En esa dimensión prospectiva muy poco se ha avanzado y buena parte del gasto gubernamental estratégico —educación, igualdad de oportunidades, adaptación al cambio climático, infraestructura productiva y urbana, entre otros— sigue asignándose inercialmente debido a procesos presupuestarios burocráticos y rudimentarios o, peor aún, capturados por intereses.
Y como si esto no fuese suficientemente malo, además muchas veces el gasto más urgente y necesario para asegurar mejores futuros compartidos es el que suele recortarse irreflexivamente o, incluso, usarse su asignación como un arma de polarización en las guerras culturales que tanto rédito político genera para los liderazgos populistas. Otro peligro cuyos pasos resuenan fuertemente en el mundo político es el de, equivocadamente, entender reforma institucional como concentración del poder.

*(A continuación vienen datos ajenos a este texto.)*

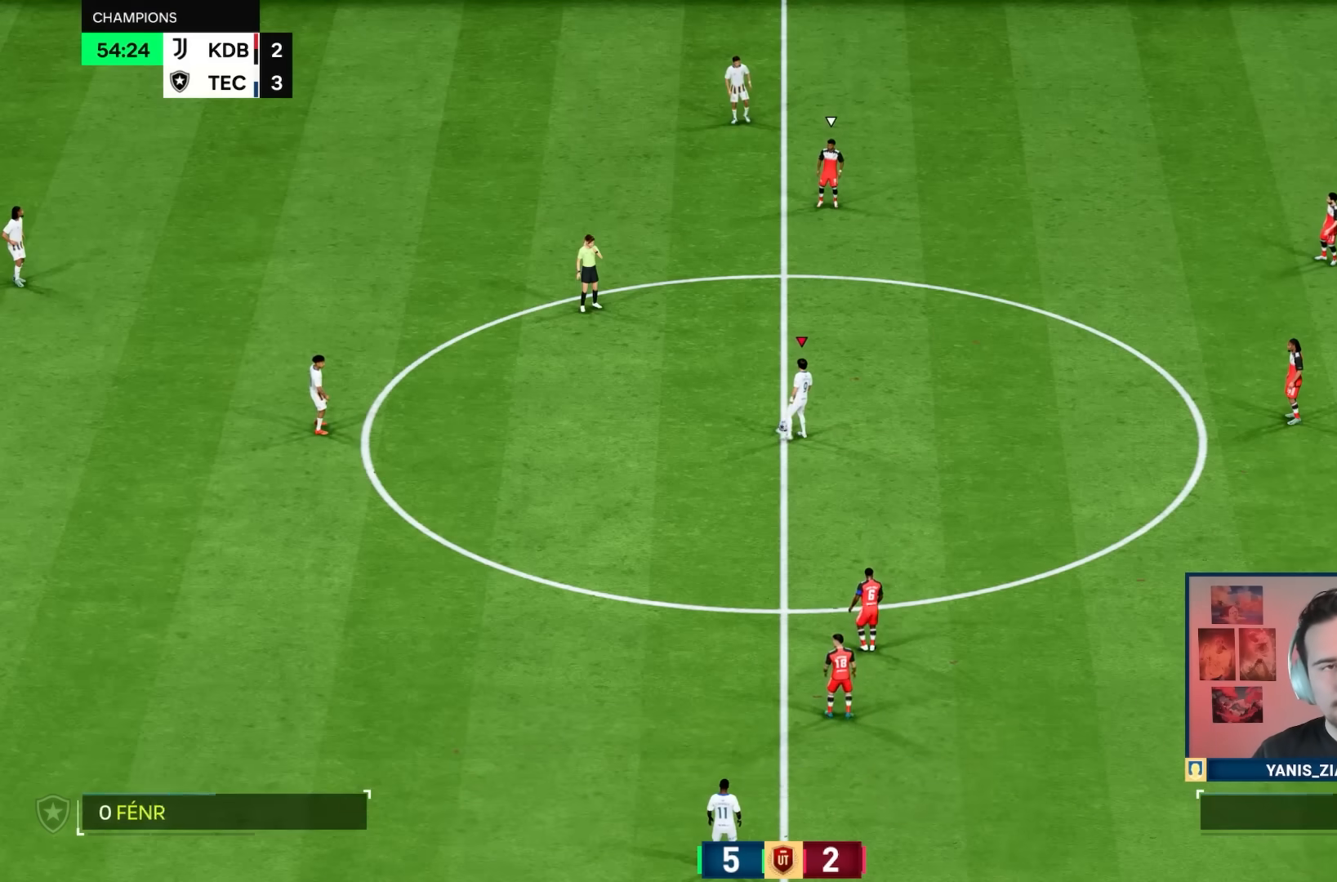
{"buttons": ["CROSS"], "left_stick": "left", "right_stick": "center", "events": [[433, "left_stick", "left"], [450, "CROSS", "down"]]}
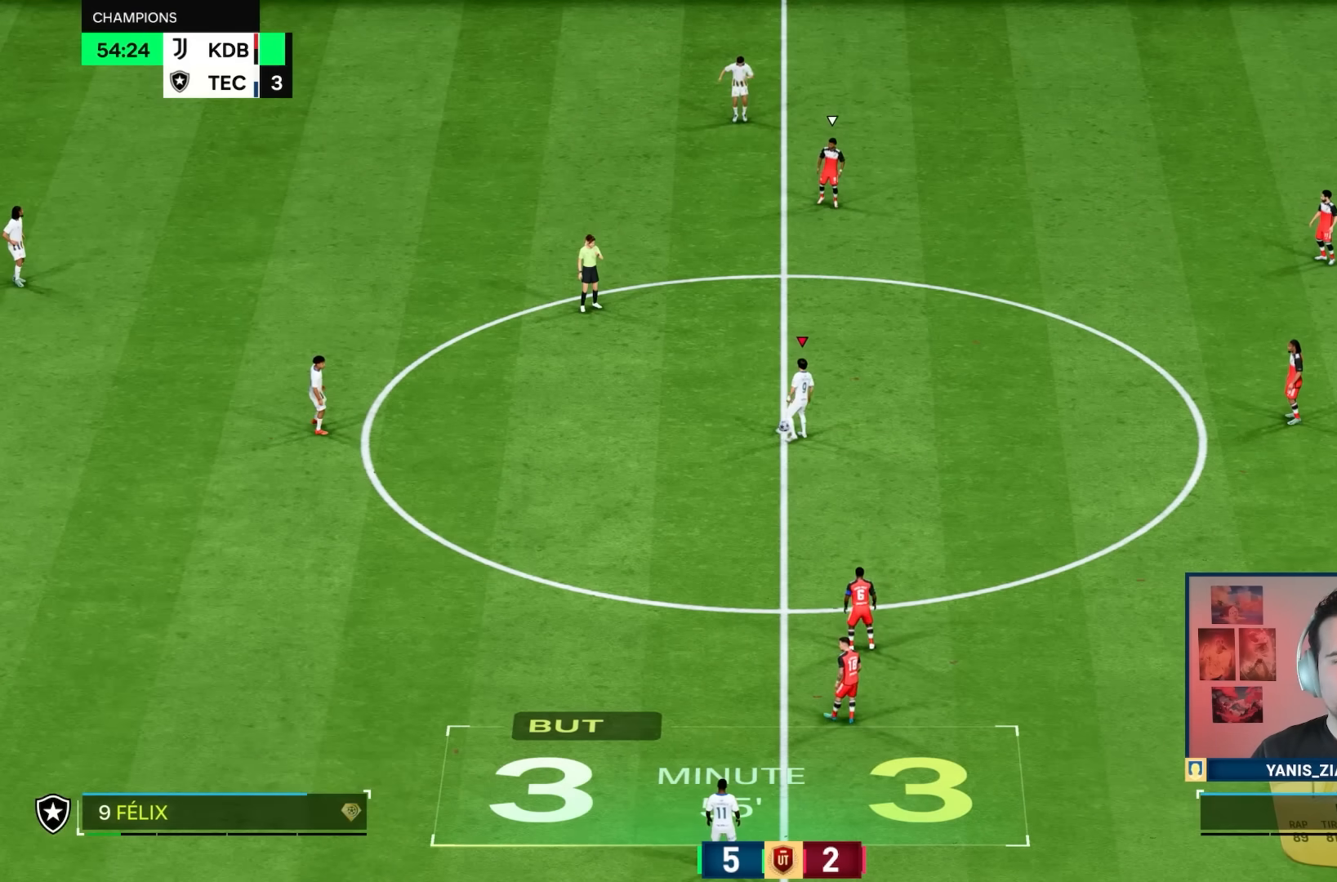
{"buttons": [], "left_stick": "up", "right_stick": "center", "events": [[17, "CROSS", "up"], [233, "left_stick", "center"], [383, "L1", "down"], [383, "left_stick", "up"], [500, "L1", "up"]]}
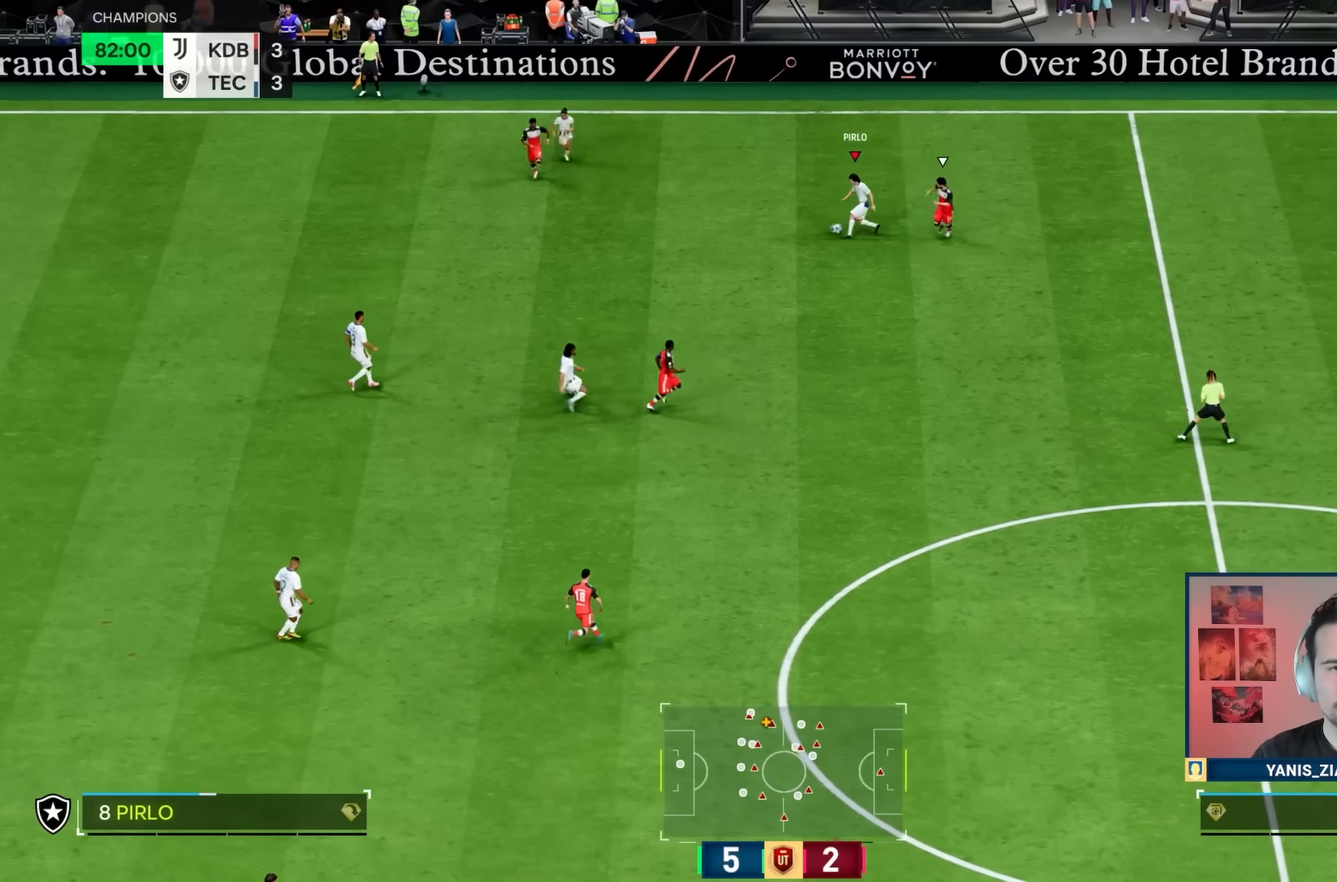
{"buttons": [], "left_stick": "up-right", "right_stick": "center", "events": [[33, "left_stick", "up-right"]]}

Entre tanto, en el ámbito de la tributación, las reformas siguen atrapadas por el mantra de “no más impuestos” que ciertos grupos conservadores —tanto políticos como de interés— han adoptado en las últimas décadas con el fin de demorar reformas en aspectos medulares como la imposición a las personas, las empresas y, sobre todo, a la riqueza en todas sus formas.
Sin las reformas estructurales de fondo, el proceso presupuestario costarricense continuará alejándose de lo que idealmente debería ser un ejercicio estratégico para dotar de recursos a las políticas públicas y asimilándose más a un castigo para Sísifo: un ciclo interminable de asignaciones y recortes, de expansión y ajuste, de esfuerzos sin sentido, ni fin.
Se está en un momento crucial en el que urgen las reformas estructurales a las instituciones y a las políticas públicas, y, en donde una vez más, como tantas otras veces en el pasado, la coyuntura generará tensiones sobre las finanzas gubernamentales.
Si las ciudadanías no exigen que tanto el Legislativo, el Ejecutivo y los grupos de interés estén a la altura de las circunstancias y no sólo procuren la frugalidad o el llevar agua a sus molinos, sino que planteen las reformas necesarias – con transparencia y espíritu de acuerdo y no desde la imposición que en ocasiones suelen alimentar los espejismos que emanan de las frágiles mayorías legislativas – el esfuerzo de ajuste emprendido terminará desperdiciado como tantas veces sucedió en el pasado y añadiéndose, en lo que debería constituir la preocupación primaria de todos, más leña a la hoguera en donde se consume la convivencia democrática.